_Task details_
Please write the data out once more, exactly as it is given.

_Data to use_

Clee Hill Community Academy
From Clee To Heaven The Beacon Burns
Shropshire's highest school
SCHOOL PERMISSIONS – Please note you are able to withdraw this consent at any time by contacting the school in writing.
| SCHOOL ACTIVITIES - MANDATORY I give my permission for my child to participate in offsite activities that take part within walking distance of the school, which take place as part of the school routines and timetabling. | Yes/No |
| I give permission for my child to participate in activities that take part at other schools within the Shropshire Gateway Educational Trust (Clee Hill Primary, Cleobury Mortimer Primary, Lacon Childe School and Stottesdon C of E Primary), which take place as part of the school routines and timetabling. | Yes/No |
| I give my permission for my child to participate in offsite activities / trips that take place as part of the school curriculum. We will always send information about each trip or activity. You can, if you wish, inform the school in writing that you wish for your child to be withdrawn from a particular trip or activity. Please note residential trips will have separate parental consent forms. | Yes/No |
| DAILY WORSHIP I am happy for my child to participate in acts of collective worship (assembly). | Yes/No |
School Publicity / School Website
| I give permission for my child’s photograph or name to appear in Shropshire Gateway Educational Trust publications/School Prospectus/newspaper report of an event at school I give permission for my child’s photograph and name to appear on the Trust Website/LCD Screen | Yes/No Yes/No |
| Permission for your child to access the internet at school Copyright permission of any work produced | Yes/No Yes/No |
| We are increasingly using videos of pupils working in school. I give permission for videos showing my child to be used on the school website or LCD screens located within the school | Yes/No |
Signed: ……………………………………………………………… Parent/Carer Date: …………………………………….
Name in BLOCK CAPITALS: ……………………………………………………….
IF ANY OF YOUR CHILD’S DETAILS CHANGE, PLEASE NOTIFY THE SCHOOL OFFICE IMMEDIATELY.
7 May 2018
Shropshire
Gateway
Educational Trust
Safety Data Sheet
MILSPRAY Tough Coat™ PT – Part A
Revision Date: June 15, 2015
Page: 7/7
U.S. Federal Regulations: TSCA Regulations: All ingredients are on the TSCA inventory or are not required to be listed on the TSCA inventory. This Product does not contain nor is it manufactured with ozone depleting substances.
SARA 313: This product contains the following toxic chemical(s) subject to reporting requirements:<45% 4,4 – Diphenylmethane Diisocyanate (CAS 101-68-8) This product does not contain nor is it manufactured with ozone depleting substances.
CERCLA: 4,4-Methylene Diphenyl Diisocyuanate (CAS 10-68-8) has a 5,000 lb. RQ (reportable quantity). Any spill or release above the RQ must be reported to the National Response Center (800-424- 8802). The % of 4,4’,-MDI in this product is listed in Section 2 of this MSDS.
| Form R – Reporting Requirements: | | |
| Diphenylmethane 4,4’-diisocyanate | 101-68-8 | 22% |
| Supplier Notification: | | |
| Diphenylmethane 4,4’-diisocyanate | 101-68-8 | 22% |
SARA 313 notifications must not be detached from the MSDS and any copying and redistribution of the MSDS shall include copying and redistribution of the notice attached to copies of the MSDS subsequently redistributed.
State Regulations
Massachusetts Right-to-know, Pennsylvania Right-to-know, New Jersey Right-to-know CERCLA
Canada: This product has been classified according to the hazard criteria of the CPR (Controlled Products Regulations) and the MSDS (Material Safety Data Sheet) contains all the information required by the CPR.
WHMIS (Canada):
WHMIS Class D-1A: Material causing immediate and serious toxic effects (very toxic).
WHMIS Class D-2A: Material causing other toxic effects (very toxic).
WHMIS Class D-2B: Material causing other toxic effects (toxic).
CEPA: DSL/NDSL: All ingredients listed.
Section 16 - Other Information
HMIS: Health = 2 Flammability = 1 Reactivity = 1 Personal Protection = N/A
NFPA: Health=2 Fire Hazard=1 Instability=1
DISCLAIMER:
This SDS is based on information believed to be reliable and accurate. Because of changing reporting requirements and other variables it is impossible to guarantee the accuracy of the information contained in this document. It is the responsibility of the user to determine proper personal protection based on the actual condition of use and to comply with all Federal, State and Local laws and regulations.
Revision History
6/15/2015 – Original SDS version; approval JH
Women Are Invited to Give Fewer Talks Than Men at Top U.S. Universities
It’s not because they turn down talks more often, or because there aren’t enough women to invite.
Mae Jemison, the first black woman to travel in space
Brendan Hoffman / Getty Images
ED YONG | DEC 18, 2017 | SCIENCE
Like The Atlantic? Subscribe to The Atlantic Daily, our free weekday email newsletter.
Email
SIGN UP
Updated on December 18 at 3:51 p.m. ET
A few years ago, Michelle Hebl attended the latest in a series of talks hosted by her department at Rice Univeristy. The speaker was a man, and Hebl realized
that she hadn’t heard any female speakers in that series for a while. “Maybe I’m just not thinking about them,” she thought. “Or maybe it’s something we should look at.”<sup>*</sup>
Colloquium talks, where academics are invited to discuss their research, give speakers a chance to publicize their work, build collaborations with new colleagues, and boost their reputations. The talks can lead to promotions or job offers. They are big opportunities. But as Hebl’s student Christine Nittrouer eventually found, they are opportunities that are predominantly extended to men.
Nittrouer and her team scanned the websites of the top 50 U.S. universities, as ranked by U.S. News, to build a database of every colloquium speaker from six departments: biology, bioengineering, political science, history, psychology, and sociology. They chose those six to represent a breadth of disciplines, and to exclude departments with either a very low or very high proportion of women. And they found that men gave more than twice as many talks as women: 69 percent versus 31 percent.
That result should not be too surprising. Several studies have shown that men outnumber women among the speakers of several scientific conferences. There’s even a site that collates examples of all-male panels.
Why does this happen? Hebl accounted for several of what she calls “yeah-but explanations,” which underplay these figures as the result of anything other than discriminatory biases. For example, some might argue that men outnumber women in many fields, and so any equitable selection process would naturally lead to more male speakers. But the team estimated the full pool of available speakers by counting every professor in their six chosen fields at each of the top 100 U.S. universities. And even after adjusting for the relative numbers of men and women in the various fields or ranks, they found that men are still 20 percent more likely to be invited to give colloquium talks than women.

_Your solution_
Clee Hill Community Academy
From Clee To Heaven The Beacon Burns
Shropshire's highest school
SCHOOL PERMISSIONS – Please note you are able to withdraw this consent at any time by contacting the school in writing.
| SCHOOL ACTIVITIES - MANDATORY I give my permission for my child to participate in offsite activities that take part within walking distance of the school, which take place as part of the school routines and timetabling. | Yes/No |
| I give permission for my child to participate in activities that take part at other schools within the Shropshire Gateway Educational Trust (Clee Hill Primary, Cleobury Mortimer Primary, Lacon Childe School and Stottesdon C of E Primary), which take place as part of the school routines and timetabling. | Yes/No |
| I give my permission for my child to participate in offsite activities / trips that take place as part of the school curriculum. We will always send information about each trip or activity. You can, if you wish, inform the school in writing that you wish for your child to be withdrawn from a particular trip or activity. Please note residential trips will have separate parental consent forms. | Yes/No |
| DAILY WORSHIP I am happy for my child to participate in acts of collective worship (assembly). | Yes/No |
School Publicity / School Website
| I give permission for my child’s photograph or name to appear in Shropshire Gateway Educational Trust publications/School Prospectus/newspaper report of an event at school I give permission for my child’s photograph and name to appear on the Trust Website/LCD Screen | Yes/No Yes/No |
| Permission for your child to access the internet at school Copyright permission of any work produced | Yes/No Yes/No |
| We are increasingly using videos of pupils working in school. I give permission for videos showing my child to be used on the school website or LCD screens located within the school | Yes/No |
Signed: ……………………………………………………………… Parent/Carer Date: …………………………………….
Name in BLOCK CAPITALS: ……………………………………………………….
IF ANY OF YOUR CHILD’S DETAILS CHANGE, PLEASE NOTIFY THE SCHOOL OFFICE IMMEDIATELY.
7 May 2018
Shropshire
Gateway
Educational Trust
Safety Data Sheet
MILSPRAY Tough Coat™ PT – Part A
Revision Date: June 15, 2015
Page: 7/7
U.S. Federal Regulations: TSCA Regulations: All ingredients are on the TSCA inventory or are not required to be listed on the TSCA inventory. This Product does not contain nor is it manufactured with ozone depleting substances.
SARA 313: This product contains the following toxic chemical(s) subject to reporting requirements:<45% 4,4 – Diphenylmethane Diisocyanate (CAS 101-68-8) This product does not contain nor is it manufactured with ozone depleting substances.
CERCLA: 4,4-Methylene Diphenyl Diisocyuanate (CAS 10-68-8) has a 5,000 lb. RQ (reportable quantity). Any spill or release above the RQ must be reported to the National Response Center (800-424- 8802). The % of 4,4’,-MDI in this product is listed in Section 2 of this MSDS.
| Form R – Reporting Requirements: | | |
| Diphenylmethane 4,4’-diisocyanate | 101-68-8 | 22% |
| Supplier Notification: | | |
| Diphenylmethane 4,4’-diisocyanate | 101-68-8 | 22% |
SARA 313 notifications must not be detached from the MSDS and any copying and redistribution of the MSDS shall include copying and redistribution of the notice attached to copies of the MSDS subsequently redistributed.
State Regulations
Massachusetts Right-to-know, Pennsylvania Right-to-know, New Jersey Right-to-know CERCLA
Canada: This product has been classified according to the hazard criteria of the CPR (Controlled Products Regulations) and the MSDS (Material Safety Data Sheet) contains all the information required by the CPR.
WHMIS (Canada):
WHMIS Class D-1A: Material causing immediate and serious toxic effects (very toxic).
WHMIS Class D-2A: Material causing other toxic effects (very toxic).
WHMIS Class D-2B: Material causing other toxic effects (toxic).
CEPA: DSL/NDSL: All ingredients listed.
Section 16 - Other Information
HMIS: Health = 2 Flammability = 1 Reactivity = 1 Personal Protection = N/A
NFPA: Health=2 Fire Hazard=1 Instability=1
DISCLAIMER:
This SDS is based on information believed to be reliable and accurate. Because of changing reporting requirements and other variables it is impossible to guarantee the accuracy of the information contained in this document. It is the responsibility of the user to determine proper personal protection based on the actual condition of use and to comply with all Federal, State and Local laws and regulations.
Revision History
6/15/2015 – Original SDS version; approval JH
Women Are Invited to Give Fewer Talks Than Men at Top U.S. Universities
It’s not because they turn down talks more often, or because there aren’t enough women to invite.
Mae Jemison, the first black woman to travel in space
Brendan Hoffman / Getty Images
ED YONG | DEC 18, 2017 | SCIENCE
Like The Atlantic? Subscribe to The Atlantic Daily, our free weekday email newsletter.
Email
SIGN UP
Updated on December 18 at 3:51 p.m. ET
A few years ago, Michelle Hebl attended the latest in a series of talks hosted by her department at Rice Univeristy. The speaker was a man, and Hebl realized
that she hadn’t heard any female speakers in that series for a while. “Maybe I’m just not thinking about them,” she thought. “Or maybe it’s something we should look at.”<sup>*</sup>
Colloquium talks, where academics are invited to discuss their research, give speakers a chance to publicize their work, build collaborations with new colleagues, and boost their reputations. The talks can lead to promotions or job offers. They are big opportunities. But as Hebl’s student Christine Nittrouer eventually found, they are opportunities that are predominantly extended to men.
Nittrouer and her team scanned the websites of the top 50 U.S. universities, as ranked by U.S. News, to build a database of every colloquium speaker from six departments: biology, bioengineering, political science, history, psychology, and sociology. They chose those six to represent a breadth of disciplines, and to exclude departments with either a very low or very high proportion of women. And they found that men gave more than twice as many talks as women: 69 percent versus 31 percent.
That result should not be too surprising. Several studies have shown that men outnumber women among the speakers of several scientific conferences. There’s even a site that collates examples of all-male panels.
Why does this happen? Hebl accounted for several of what she calls “yeah-but explanations,” which underplay these figures as the result of anything other than discriminatory biases. For example, some might argue that men outnumber women in many fields, and so any equitable selection process would naturally lead to more male speakers. But the team estimated the full pool of available speakers by counting every professor in their six chosen fields at each of the top 100 U.S. universities. And even after adjusting for the relative numbers of men and women in the various fields or ranks, they found that men are still 20 percent more likely to be invited to give colloquium talks than women.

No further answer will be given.